Most bloom filter libraries do these optimizations by default given a maximum capacity(n) and target error rate(p).

Drawbacks

  • A bloom filter which is over its capacity would affect the false positive rate.
  • From the graph we see the false positives steadily increase as the filter gets overfilled to a point where it is no longer useful for lookups. Setting an arbitrarily large bit array size to solve this issue would only make the bloom filter sparse and slow down the lookups.
  • When the number of elements in the filter hits the ceiling, expanding the size of the filter isn’t straightforward rendering them to be very rigid.
  • The rigidity can, however, be tackled by adding a new bloom filter whenever (m/n) crosses a certain threshold. Additional elements, when inserted, go directly into the new filter, while lookups would have to go via every single filter in the chain.

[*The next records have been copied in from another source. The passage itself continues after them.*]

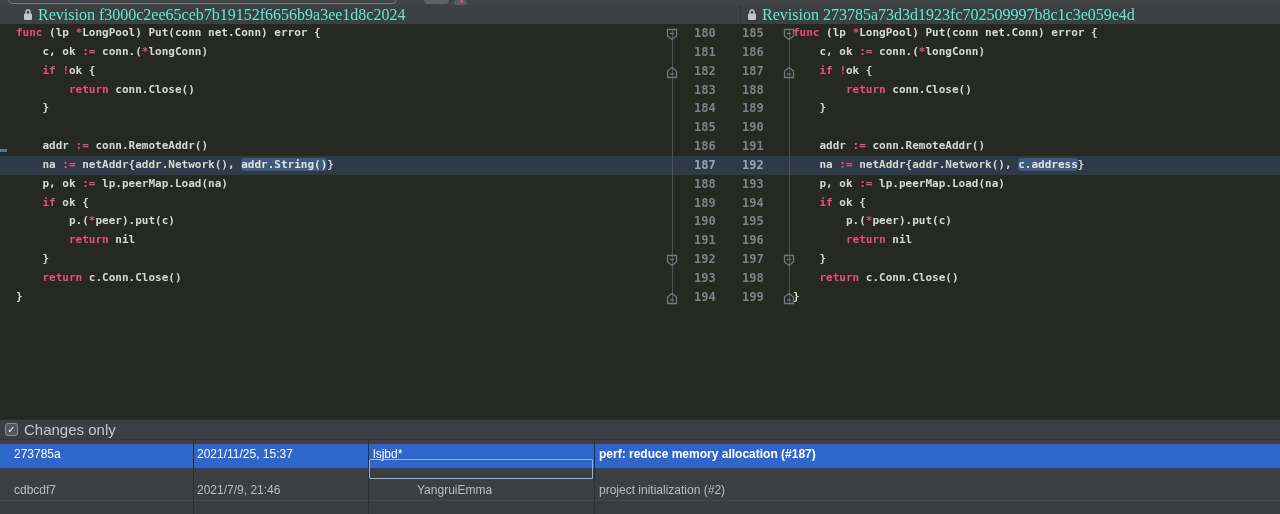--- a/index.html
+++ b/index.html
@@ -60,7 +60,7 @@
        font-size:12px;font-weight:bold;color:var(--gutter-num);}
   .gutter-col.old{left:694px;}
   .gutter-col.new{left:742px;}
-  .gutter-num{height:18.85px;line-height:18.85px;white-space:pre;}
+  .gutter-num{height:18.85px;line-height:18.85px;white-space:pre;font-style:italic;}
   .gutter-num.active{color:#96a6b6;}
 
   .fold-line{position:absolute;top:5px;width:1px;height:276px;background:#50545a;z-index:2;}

This leads to multiplicative increases in the overall false positive probability.
  • Chaining bloom filters, while solving the scaling problem, would still require tighter constraints on false positive rates to maintain the overall error rate at the desired level, due to a multiplicative effect in the chaining.

bloomd

For our use we needed the implementation to be:

  • Scalable as new elements are added without compromising too much on memory.
  • Accessible via a network socket, so that multiple clients in a cluster can use a shared bloom filter.
  • Fairly standardized such that it is very easy for any team member to start using it in their micro-services.

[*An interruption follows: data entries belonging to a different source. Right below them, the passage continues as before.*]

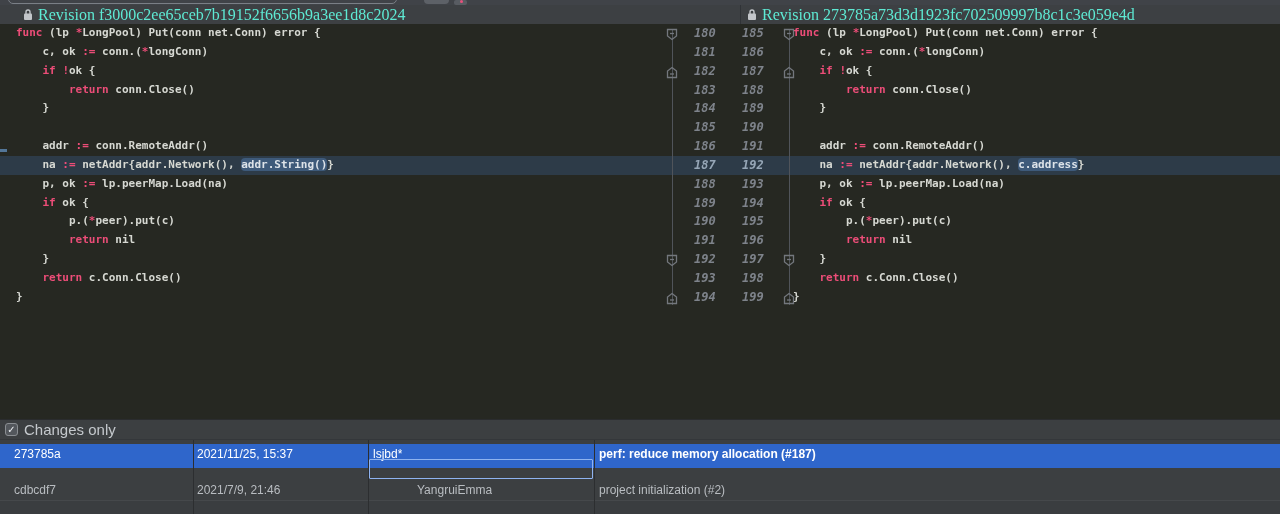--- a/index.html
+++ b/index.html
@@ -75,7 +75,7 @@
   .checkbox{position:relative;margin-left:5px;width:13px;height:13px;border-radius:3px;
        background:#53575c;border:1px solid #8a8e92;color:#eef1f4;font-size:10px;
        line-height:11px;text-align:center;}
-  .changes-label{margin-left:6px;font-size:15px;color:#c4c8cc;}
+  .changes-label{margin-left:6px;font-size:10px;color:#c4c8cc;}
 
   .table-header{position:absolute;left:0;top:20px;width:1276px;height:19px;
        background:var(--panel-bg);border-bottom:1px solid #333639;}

After considering varied implementations from using bloom filters in application memory, to bloom filters stored on disk, to pyreBloom (Redis-backed), we settled on bloomd. Back when we adopted it in early 2013, bloomd was still a relatively nascent project(Armon was yet to join Hashicorp as its co-founder!). In fact, we even wrote one of the earliest Perl libraries to interface with bloomd.

bloomd is like Redis for bloom filters - it decouples all the complexity of persisting data structures from the application.

We really like it for the following reasons:

  • It has a neat Redis-like API i.e. CREATE, SET, CHECK semantics.
  • It has first-class support for scalable bloom filters. Scaling is as simple as setting the scale_size.
  • It is blazing fast.
  • It is straightforward to Dockerize. Therefore, it fits nicely into our micro-services architecture.

Using a simple, high-performance implementation like bloomd, it is easy to integrate bloom filters in to existing workflows, and reap the benefits of this nifty little data structure.